# My wife made an amazing discovery!



## deerhuntinghippie (Jun 1, 2015)

This was a very hard earned and unexpected find and it couldn't have happened to a better person. My beautiful wife had the honor of unearthing this very rare (for our neck of the woods) button. We also found some other great homesite finds.

Sent from my SCH-I545 using Tapatalk


----------



## Dunkem (May 8, 2012)

Great find!!


----------



## OKEE (Jan 3, 2008)

A confederate soldier must have been dodging Yankee bullets and lost his button in the 1860's and you found it after all these years. Way cool , great find.


----------



## deerhuntinghippie (Jun 1, 2015)

OKEE said:


> A confederate soldier must have been dodging Yankee bullets and lost his button in the 1860's and you found it after all these years. Way cool , great find.

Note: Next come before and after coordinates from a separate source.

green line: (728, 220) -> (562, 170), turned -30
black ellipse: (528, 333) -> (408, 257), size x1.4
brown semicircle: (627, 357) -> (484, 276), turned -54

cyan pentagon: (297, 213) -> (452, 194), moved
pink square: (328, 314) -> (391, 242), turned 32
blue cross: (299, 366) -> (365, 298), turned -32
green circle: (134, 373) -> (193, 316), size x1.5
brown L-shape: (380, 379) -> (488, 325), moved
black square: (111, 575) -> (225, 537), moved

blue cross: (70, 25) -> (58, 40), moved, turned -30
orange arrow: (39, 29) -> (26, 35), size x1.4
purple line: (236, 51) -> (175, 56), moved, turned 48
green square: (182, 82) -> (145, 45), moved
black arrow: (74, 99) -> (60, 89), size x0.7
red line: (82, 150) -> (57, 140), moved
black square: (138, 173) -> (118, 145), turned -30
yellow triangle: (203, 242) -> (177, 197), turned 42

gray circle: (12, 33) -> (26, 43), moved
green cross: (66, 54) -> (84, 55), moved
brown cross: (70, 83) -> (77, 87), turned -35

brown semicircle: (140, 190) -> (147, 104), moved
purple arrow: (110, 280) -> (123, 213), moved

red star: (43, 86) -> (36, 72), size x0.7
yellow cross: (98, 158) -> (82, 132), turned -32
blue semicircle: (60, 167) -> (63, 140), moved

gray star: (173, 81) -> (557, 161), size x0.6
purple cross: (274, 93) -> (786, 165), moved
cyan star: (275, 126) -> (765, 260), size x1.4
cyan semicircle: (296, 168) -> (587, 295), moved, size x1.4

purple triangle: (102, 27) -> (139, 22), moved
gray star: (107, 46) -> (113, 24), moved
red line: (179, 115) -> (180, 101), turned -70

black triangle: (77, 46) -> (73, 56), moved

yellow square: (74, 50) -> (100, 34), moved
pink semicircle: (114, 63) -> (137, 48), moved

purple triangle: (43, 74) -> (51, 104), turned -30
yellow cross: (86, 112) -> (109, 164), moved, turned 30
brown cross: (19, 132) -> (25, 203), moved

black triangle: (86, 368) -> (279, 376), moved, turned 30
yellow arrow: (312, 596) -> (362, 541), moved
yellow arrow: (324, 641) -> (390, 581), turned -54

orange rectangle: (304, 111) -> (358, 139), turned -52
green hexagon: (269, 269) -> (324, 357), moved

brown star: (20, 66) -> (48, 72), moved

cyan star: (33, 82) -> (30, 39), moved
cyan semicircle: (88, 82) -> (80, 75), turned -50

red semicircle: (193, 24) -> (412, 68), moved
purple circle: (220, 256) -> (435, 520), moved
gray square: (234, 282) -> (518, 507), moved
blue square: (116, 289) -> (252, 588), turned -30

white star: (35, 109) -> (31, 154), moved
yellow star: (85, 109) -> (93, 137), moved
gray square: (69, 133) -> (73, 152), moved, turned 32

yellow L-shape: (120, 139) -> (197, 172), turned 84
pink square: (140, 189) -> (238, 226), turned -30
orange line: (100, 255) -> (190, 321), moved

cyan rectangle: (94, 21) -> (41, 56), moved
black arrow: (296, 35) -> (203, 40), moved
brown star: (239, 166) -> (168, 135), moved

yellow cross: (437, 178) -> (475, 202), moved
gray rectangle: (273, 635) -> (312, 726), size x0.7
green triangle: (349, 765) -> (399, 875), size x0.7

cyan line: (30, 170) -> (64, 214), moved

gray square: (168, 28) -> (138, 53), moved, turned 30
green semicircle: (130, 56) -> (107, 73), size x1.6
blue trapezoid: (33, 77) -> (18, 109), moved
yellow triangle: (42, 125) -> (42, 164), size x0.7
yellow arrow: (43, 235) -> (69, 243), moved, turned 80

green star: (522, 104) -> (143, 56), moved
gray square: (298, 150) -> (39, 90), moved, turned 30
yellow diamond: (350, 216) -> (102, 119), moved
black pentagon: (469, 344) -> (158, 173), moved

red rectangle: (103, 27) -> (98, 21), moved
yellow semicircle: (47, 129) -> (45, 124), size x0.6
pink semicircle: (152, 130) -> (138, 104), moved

Thanks for watching! We are still trying to figure out exactly why the button was there. I've done a bunch or research regarding the war in my county and nothing points anywhere close to this location. And ro top it off, we went back this past weekend and found a union eagle button. So both sides came through.
Very strange and fascinating.

Sent from my SCH-I545 using Tapatalk


----------



## OKEE (Jan 3, 2008)

Cool to think of all the possibility of how those button come to rest at that spot. Have you watched Diggers on Netflix? You found some Civil War nectar :grin:


----------



## bekins24 (Sep 22, 2015)

Dang that's amazing!


----------



## deerhuntinghippie (Jun 1, 2015)

OKEE said:


> Cool to think of all the possibility of how those button come to rest at that spot. Have you watched Diggers on Netflix? You found some Civil War nectar :grin:


I don't have cable. I saw where it was added to Netflix but I haven't watched it.
Thanks for checking out the video!
Hopefully we can solve the mystery. I highly doubt they were just passing through and both happened to lose a button 50 yards from one another.

Sent from my SCH-I545 using Tapatalk


----------



## bekins24 (Sep 22, 2015)

It's amazing the history we sometimes have around us and we have no clue about it. Nice find!


----------



## deerhuntinghippie (Jun 1, 2015)

bekins24 said:


> It's amazing the history we sometimes have around us and we have no clue about it. Nice find!


Tell me about it! Before I got into metal detecting, I knew only what my public education had taught me, which was very little. I had no idea that the troops had literally marched right through my neighborhood and camped within a mile from my house. It was a huge camp, too. Thousands of troops. Unfortunately, I was not the first person to find that camp...

Sent from my SCH-I545 using Tapatalk


----------